Over the weekend 60 Minutes raised a few eyebrows with a report claiming that it simply takes a cell phone number to hack most cell phones. In the report, 60 minutes gives a new iPhone to California Representative Ted Lieu, and then challenged a group of hackers to hack the device. They were immensely successful not because of vulnerabilities in the iPhone, but because of a vulnerability in Signaling System 7 (SS7, or Common Channel Signalling System 7 in the US), a series of protocols first built in 1975 to help connect phone carriers around the world.
The hackers were not only able to track the Representative’s location data, but record his conversations.
The flaw isn’t new; a group of German hackers revealed the vulnerability in late 2014. It’s believed that the intelligence community has known about the vulnerability even earlier, and the hackers note that nothing has been done to shore up the flaw since German hacker Karsten Nohl first demonstrated it.
While the exact details of the hack haven’t been revealed, in short, once the hackers have access to SS7, they can have the system covertly send recorded phone calls, as well as copies of encryption keys.

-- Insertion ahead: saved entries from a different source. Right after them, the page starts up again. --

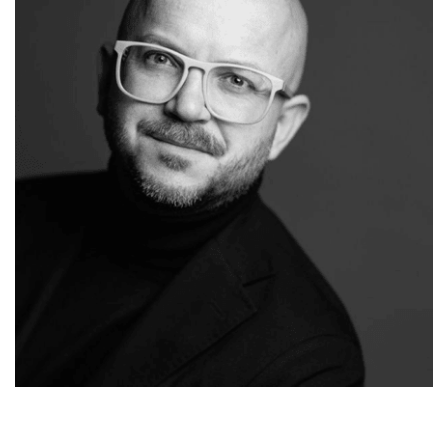
Ihr
in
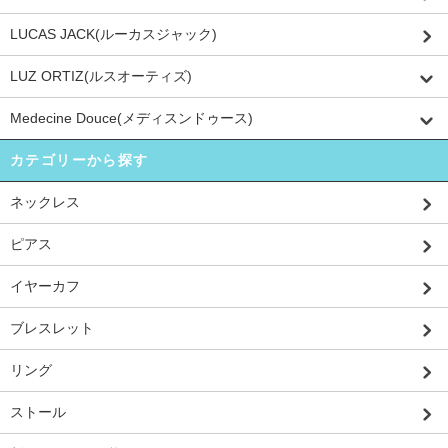
LUCAS JACK(ルーカスジャック)
LUZ ORTIZ(ルスオーティズ)
Medecine Douce(メディスンドゥース)
カテゴリーから探す
ネックレス
ピアス
イヤーカフ
ブレスレット
リング
ストール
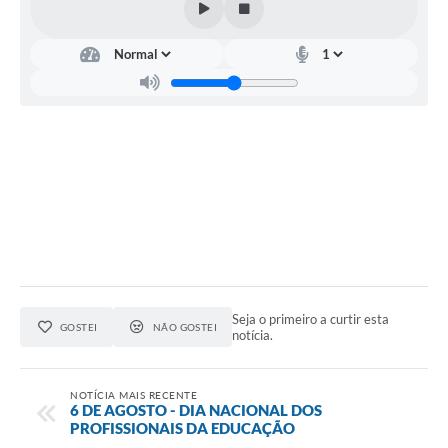
Lixo - Aprenda a separar
Projetos
Legislação e Decretos Municipais
Telefones Úteis
Links
Serviços Online
Agenda
Boletim de Vigilância em Saúde
Seja o primeiro a curtir esta
Requerimentos
GOSTEI
NÃO GOSTEI
notícia.
Contato
NOTÍCIA MAIS RECENTE
6 DE AGOSTO - DIA NACIONAL DOS
PROFISSIONAIS DA EDUCAÇÃO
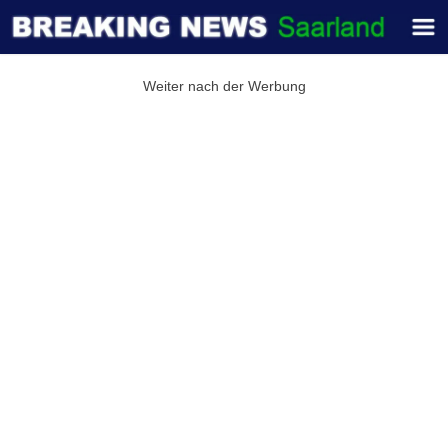
Weiter nach der Werbung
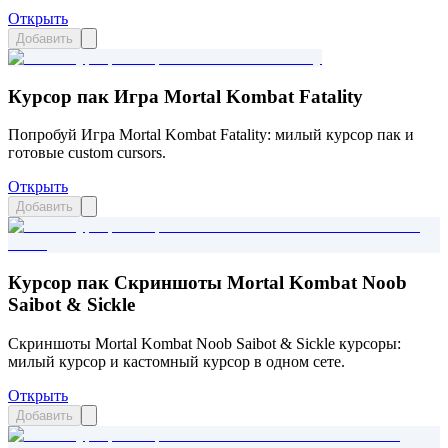
Открыть
Добавить
Курсор пак Игра Mortal Kombat Fatality
Попробуй Игра Mortal Kombat Fatality: милый курсор пак и
готовые custom cursors.
Открыть
Добавить
Курсор пак Скриншоты Mortal Kombat Noob
Saibot & Sickle
Скриншоты Mortal Kombat Noob Saibot & Sickle курсоры:
милый курсор и кастомный курсор в одном сете.
Открыть
Добавить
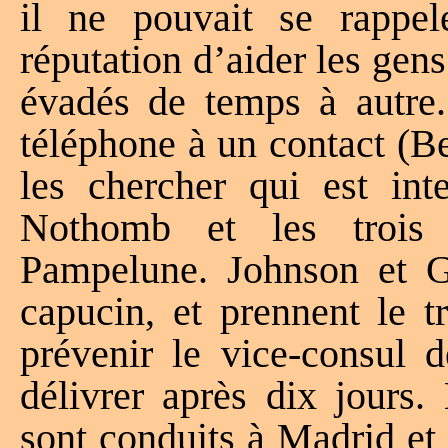
il ne pouvait se rappe
réputation d’aider les gens
évadés de temps à autre
téléphone à un contact (B
les chercher qui est inte
Nothomb et les trois 
Pampelune. Johnson et Gr
capucin, et prennent le t
prévenir le vice-consul 
délivrer après dix jours.
sont conduits à Madrid et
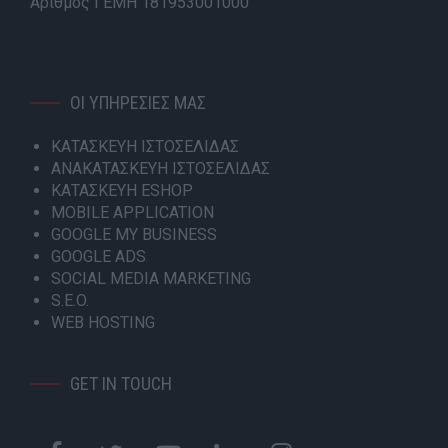
Αριθμός ΓΕΜΗ 181953001000
ΟΙ ΥΠΗΡΕΣΙΕΣ ΜΑΣ
ΚΑΤΑΣΚΕΥΗ ΙΣΤΟΣΕΛΙΔΑΣ
ΑΝΑΚΑΤΑΣΚΕΥΗ ΙΣΤΟΣΕΛΙΔΑΣ
ΚΑΤΑΣΚΕΥΗ ESHOP
MOBILE APPLICATION
GOOGLE MY BUSINESS
GOOGLE ADS
SOCIAL MEDIA MARKETING
S.E.O.
WEB HOSTING
GET IN TOUCH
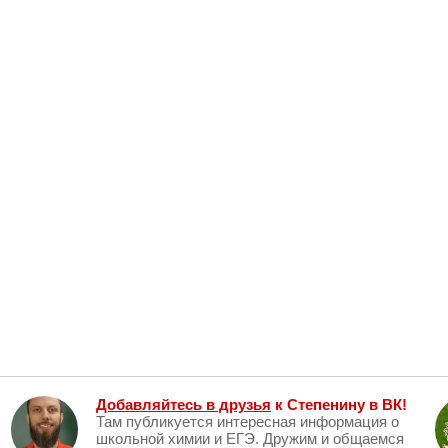
Добавляйтесь в друзья
к Степенину в ВК!
Там публикуется интересная информация о
школьной химии и ЕГЭ. Дружим и общаемся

To the network, the intrusion looks like like carrier to carrier chatter among a sea of other, “privileged peering relationships.”

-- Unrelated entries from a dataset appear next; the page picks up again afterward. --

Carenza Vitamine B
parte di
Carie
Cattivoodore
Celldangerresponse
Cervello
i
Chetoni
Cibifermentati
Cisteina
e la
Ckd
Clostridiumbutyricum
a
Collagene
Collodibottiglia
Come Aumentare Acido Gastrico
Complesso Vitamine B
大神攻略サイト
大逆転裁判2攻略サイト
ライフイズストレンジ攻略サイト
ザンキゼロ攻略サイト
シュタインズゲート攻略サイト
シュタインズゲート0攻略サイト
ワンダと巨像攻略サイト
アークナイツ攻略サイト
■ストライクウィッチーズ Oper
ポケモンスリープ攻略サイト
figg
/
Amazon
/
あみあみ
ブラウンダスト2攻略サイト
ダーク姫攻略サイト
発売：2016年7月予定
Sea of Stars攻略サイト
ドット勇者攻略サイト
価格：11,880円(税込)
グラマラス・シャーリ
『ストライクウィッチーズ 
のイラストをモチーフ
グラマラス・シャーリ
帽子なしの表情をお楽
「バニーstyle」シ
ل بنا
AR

Lieu, who was obviously in on the experiment, has called for an investigation into the flaw.
The applications for this vulnerability are seemingly limitless, from criminals monitoring individual targets to foreign entities conducting economic espionage on American companies to nation states monitoring U.S. government officials, he wrote in a letter to the leaders of the committee. The vulnerability has serious ramifications not only for individual privacy, but also for American innovation, competitiveness and national security.
The US Wireless industry’s top trade organization, the CTIA, downplayed the threat in a statement.
“While we are aware of the research hackers manipulation to exploit SS7 technology in the international wireless networks, it s important to note that they were given extraordinary access to a German operator s network,” the organization said in a statement. “That is the equivalent of giving a thief the keys to your house; that is not representative of how U.S. wireless operators secure and protect their networks. We continue to maintain security as a top industry priority.”
The problem is that the keys to the house (SS7, in this case) don’t appear to be all that well protected. Of course the hackers were quick to note that the SS7 vulnerability was just one tool in an over-stuffed toolbox that helps them gain access to an ocean of increasingly not-so-private communications.